**Work task**
Please write out the listing exactly, leaving each picture out.

**Data excerpt**
++++++++++

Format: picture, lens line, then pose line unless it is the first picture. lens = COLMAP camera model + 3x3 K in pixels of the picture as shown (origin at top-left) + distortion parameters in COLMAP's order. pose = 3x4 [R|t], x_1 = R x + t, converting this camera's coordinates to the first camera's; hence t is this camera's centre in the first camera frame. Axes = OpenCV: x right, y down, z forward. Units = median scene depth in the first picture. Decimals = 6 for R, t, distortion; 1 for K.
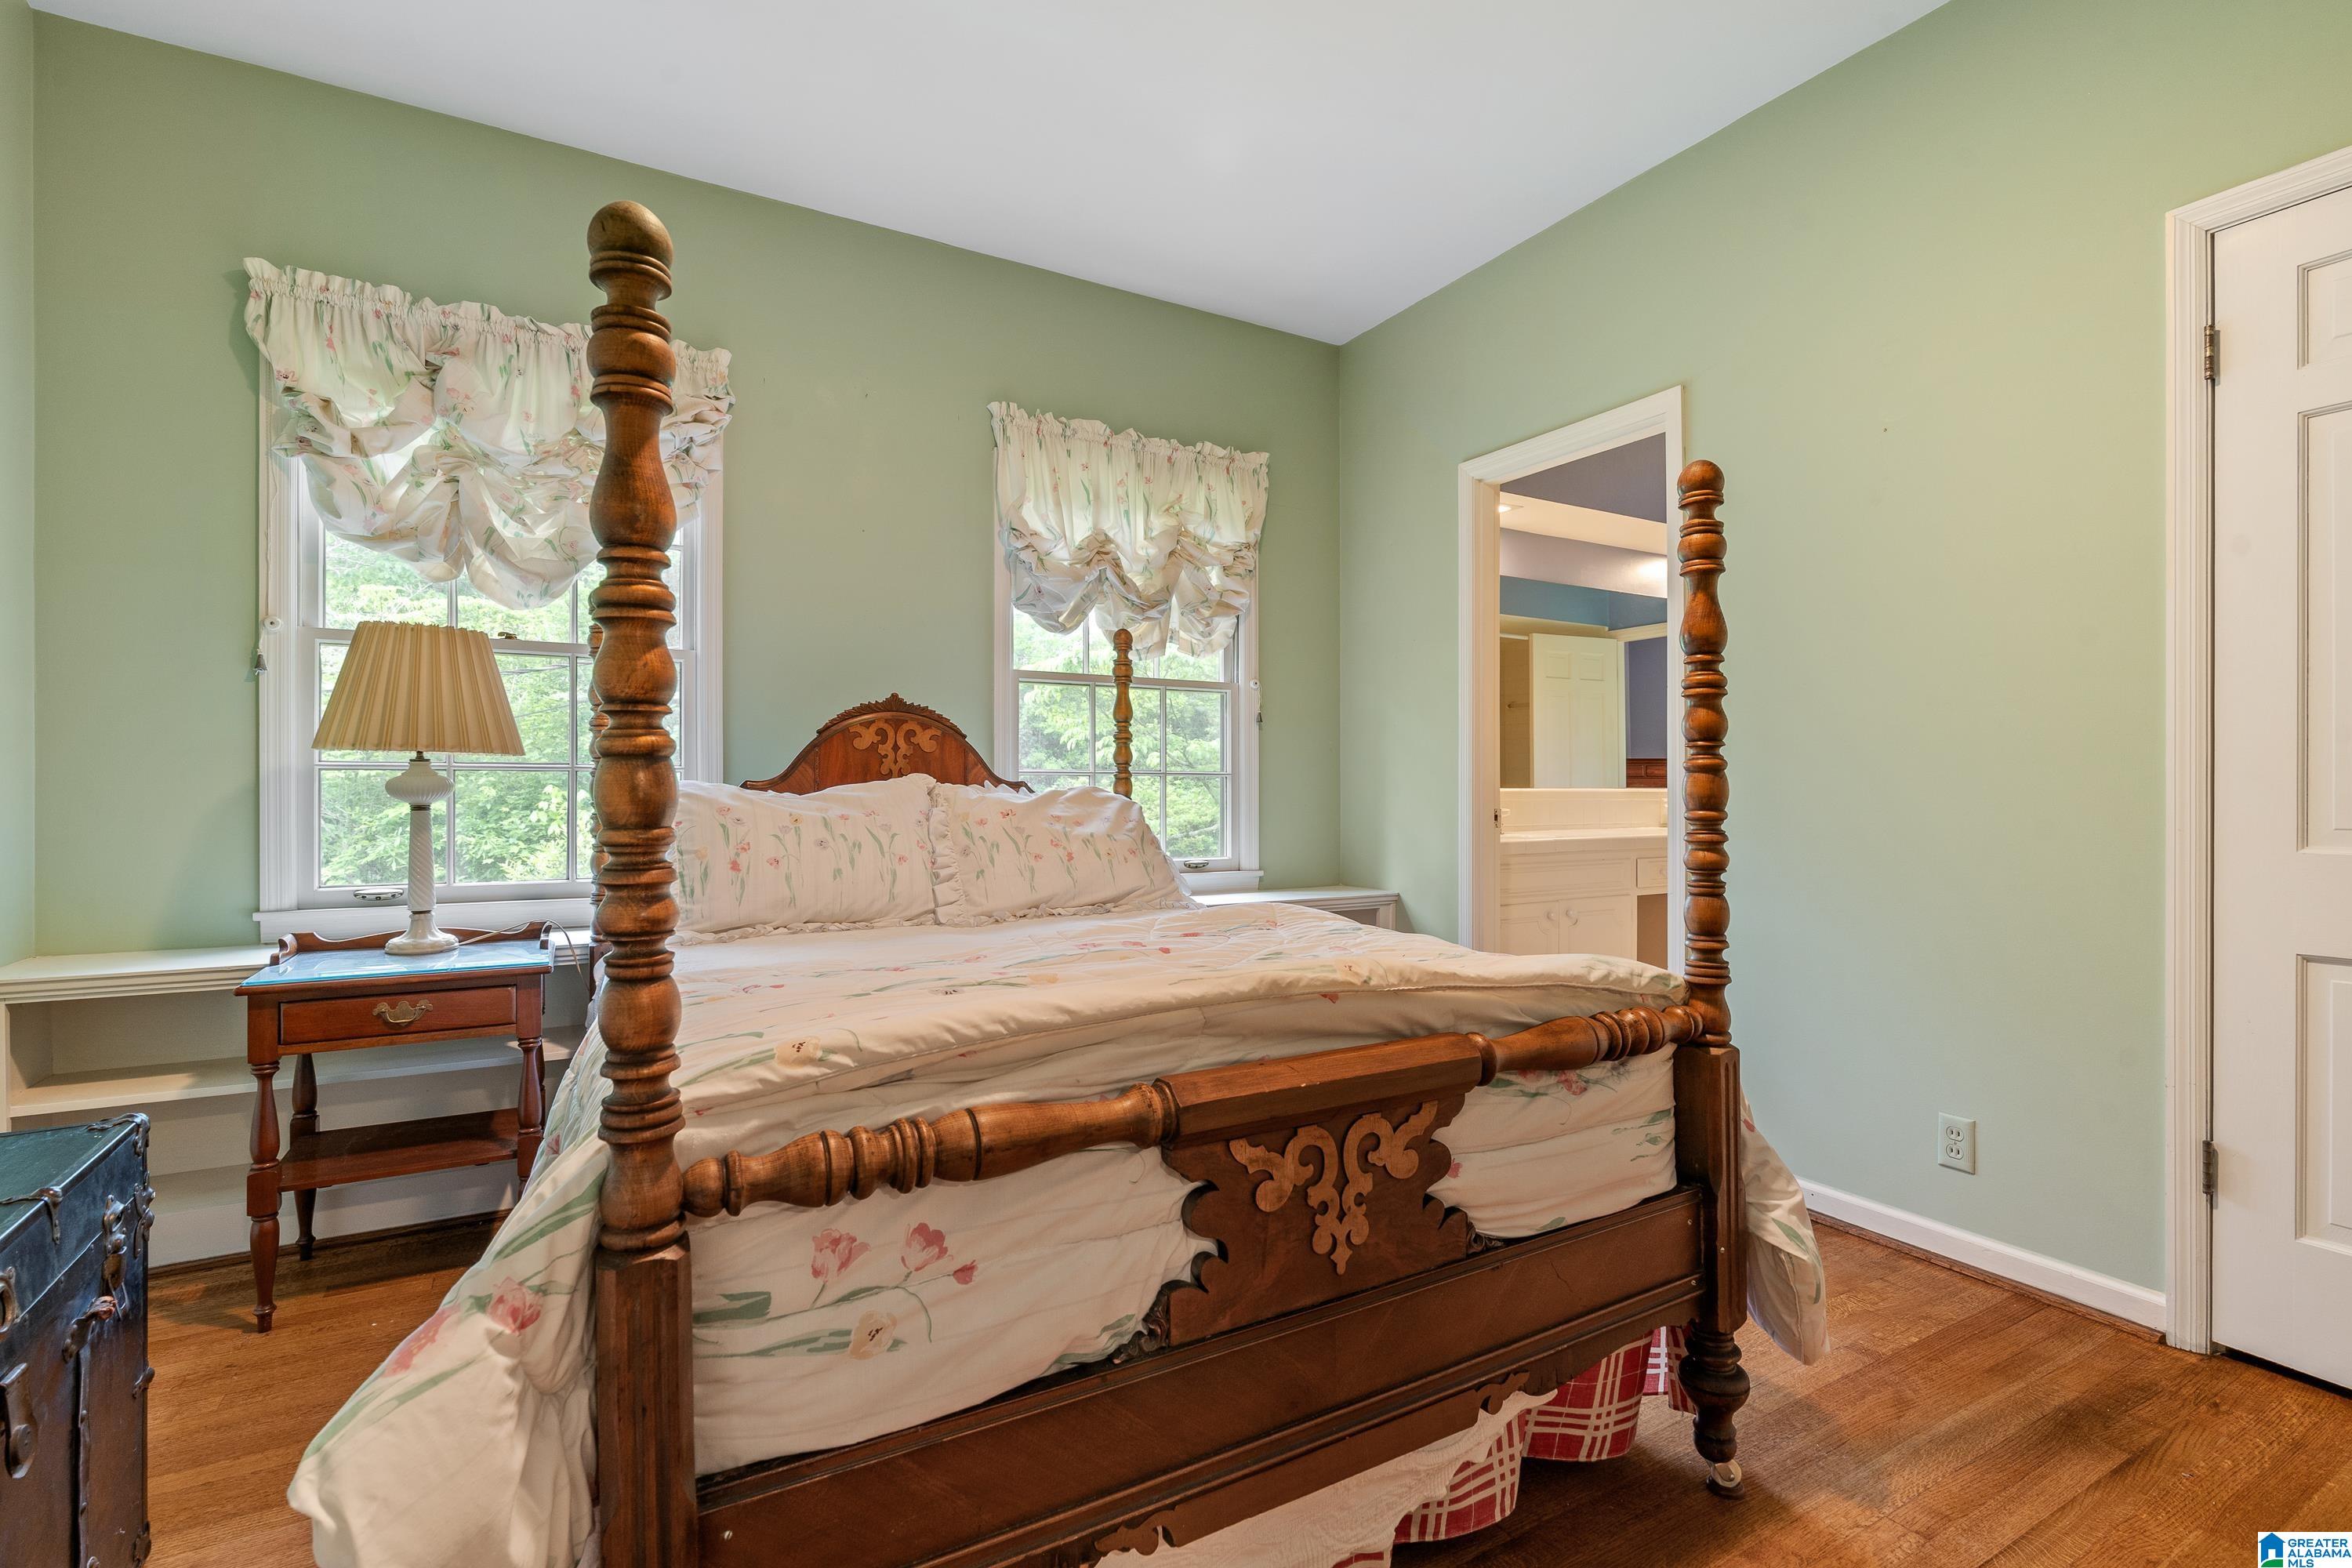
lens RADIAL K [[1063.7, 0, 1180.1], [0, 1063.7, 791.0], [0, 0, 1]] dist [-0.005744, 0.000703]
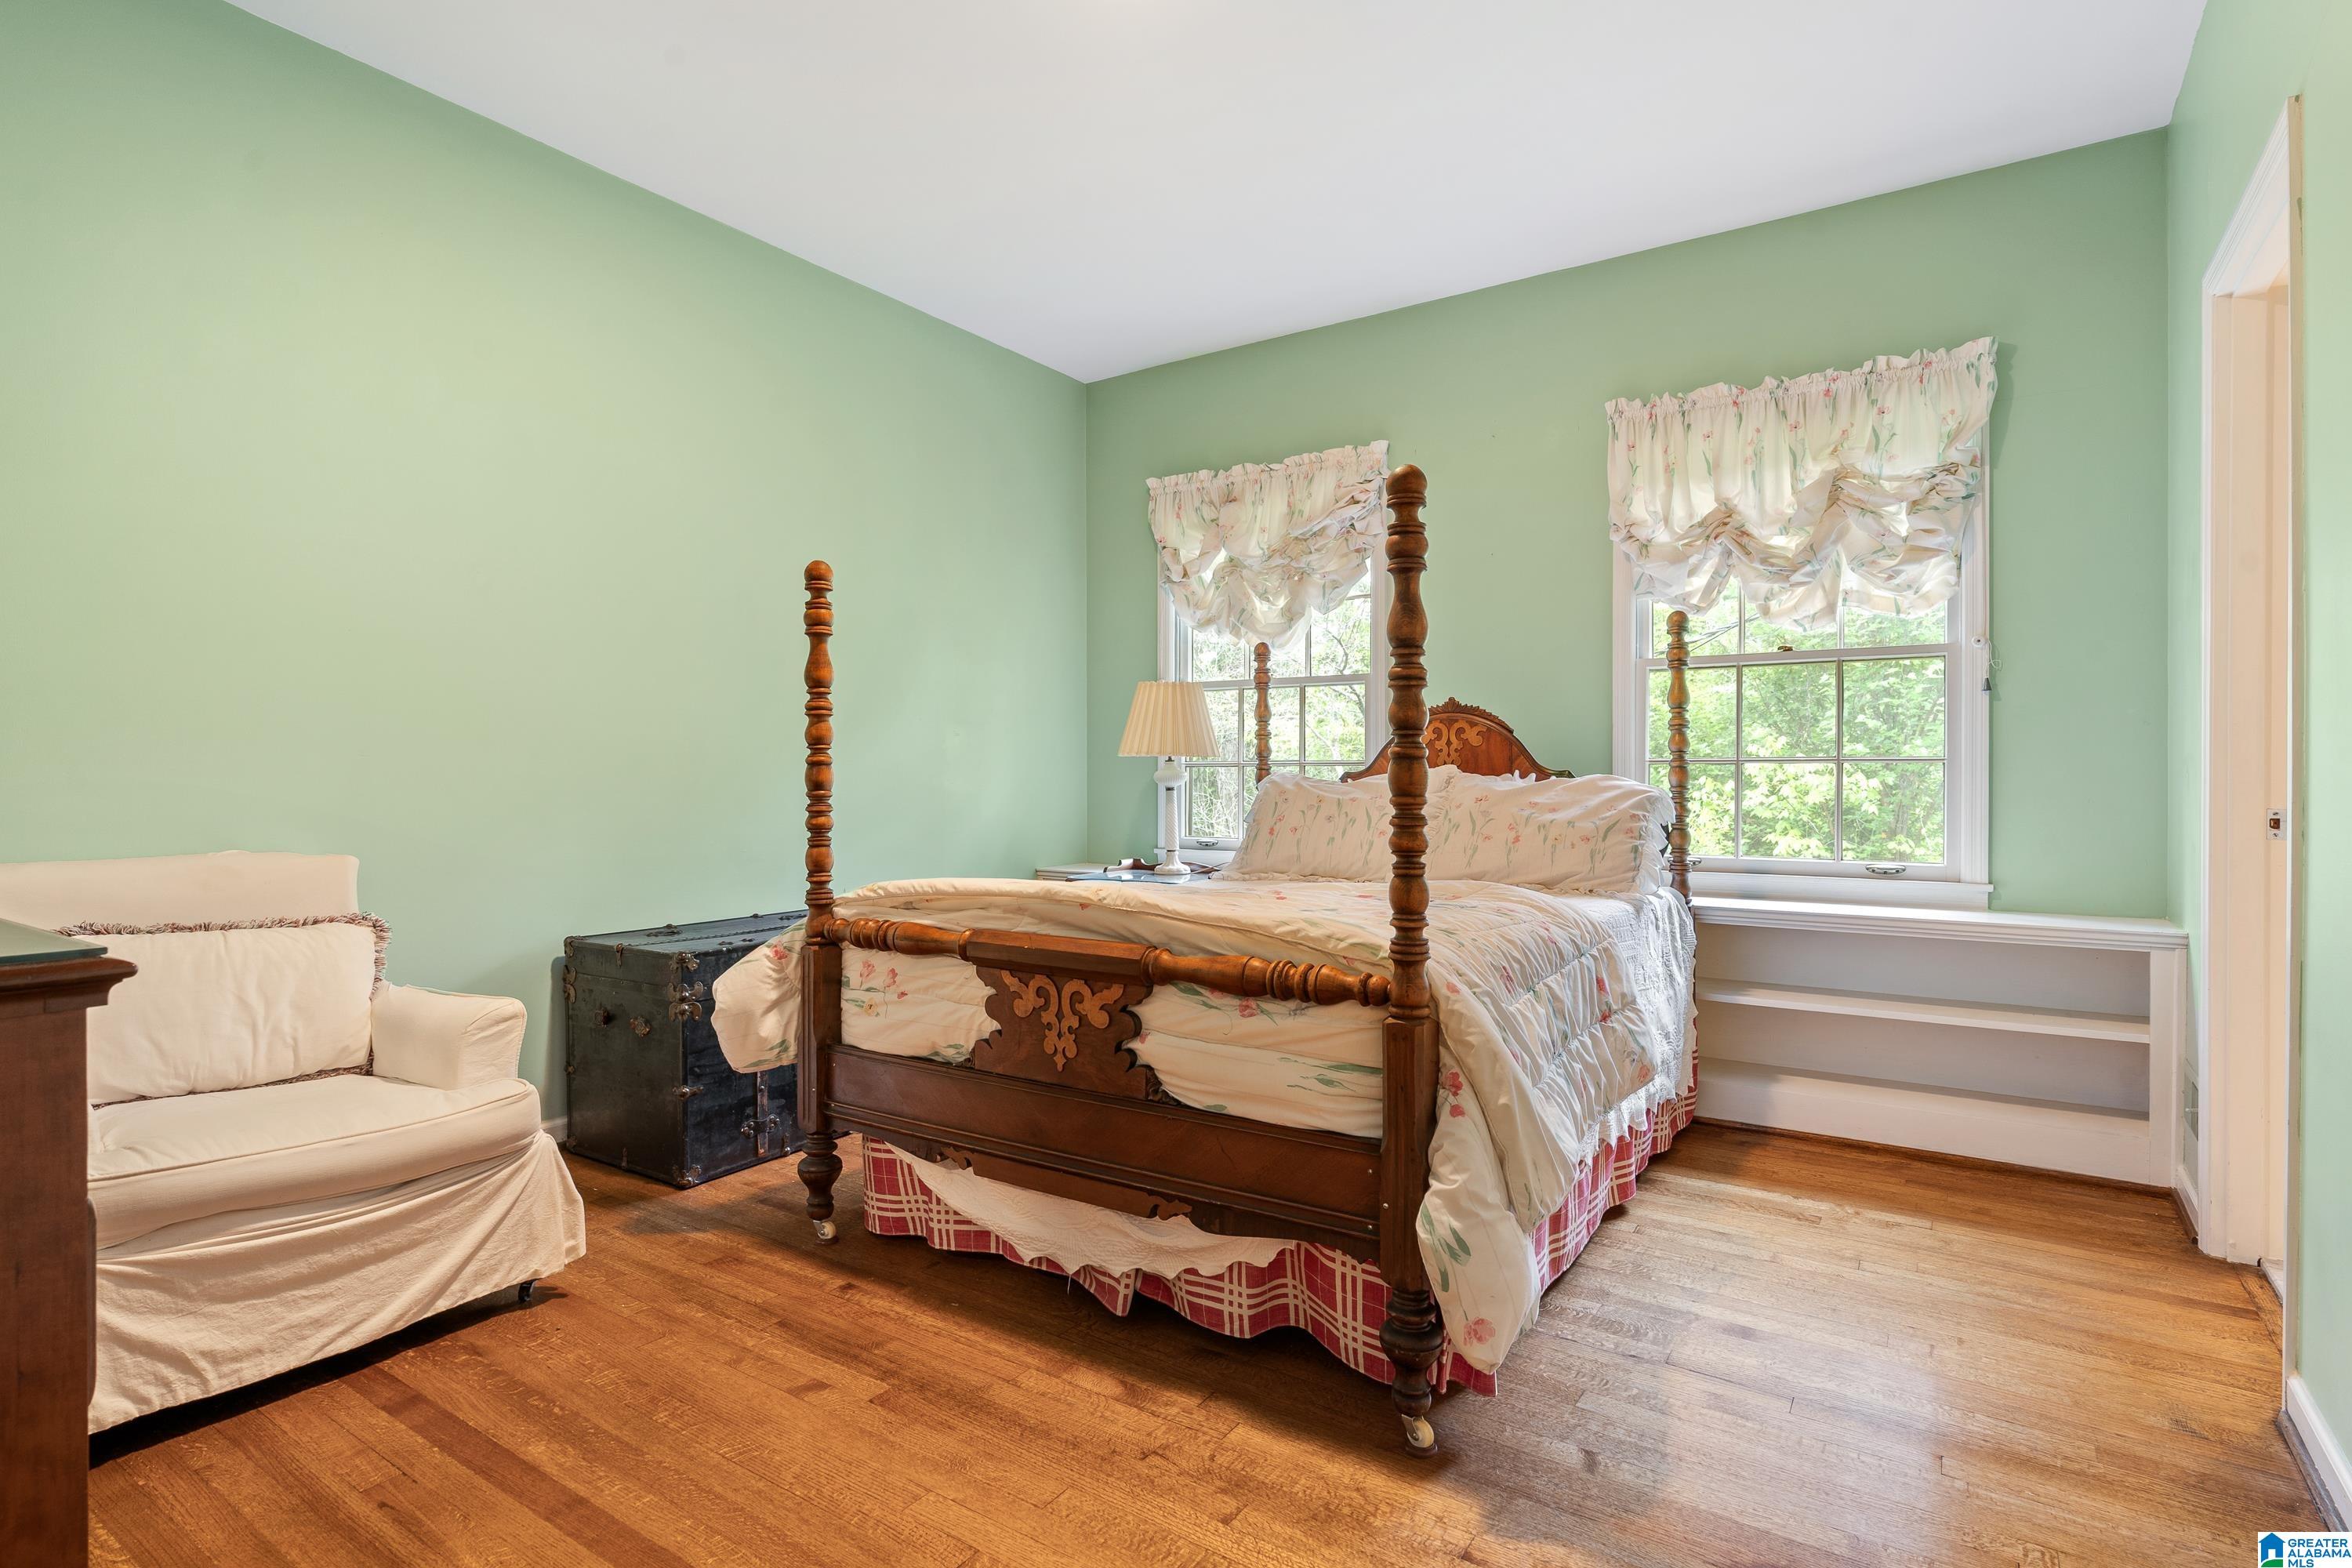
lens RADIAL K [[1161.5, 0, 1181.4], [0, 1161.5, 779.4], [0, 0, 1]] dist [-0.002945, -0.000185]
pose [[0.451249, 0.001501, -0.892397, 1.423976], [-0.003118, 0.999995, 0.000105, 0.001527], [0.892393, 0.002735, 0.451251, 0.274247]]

++++++++++

**Response to this exercise**
Format: picture, lens line, then pose line unless it is the first picture. lens = COLMAP camera model + 3x3 K in pixels of the picture as shown (origin at top-left) + distortion parameters in COLMAP's order. pose = 3x4 [R|t], x_1 = R x + t, converting this camera's coordinates to the first camera's; hence t is this camera's centre in the first camera frame. Axes = OpenCV: x right, y down, z forward. Units = median scene depth in the first picture. Decimals = 6 for R, t, distortion; 1 for K.
lens RADIAL K [[1063.7, 0, 1180.1], [0, 1063.7, 791.0], [0, 0, 1]] dist [-0.005744, 0.000703]
lens RADIAL K [[1161.5, 0, 1181.4], [0, 1161.5, 779.4], [0, 0, 1]] dist [-0.002945, -0.000185]
pose [[0.451249, 0.001501, -0.892397, 1.423976], [-0.003118, 0.999995, 0.000105, 0.001527], [0.892393, 0.002735, 0.451251, 0.274247]]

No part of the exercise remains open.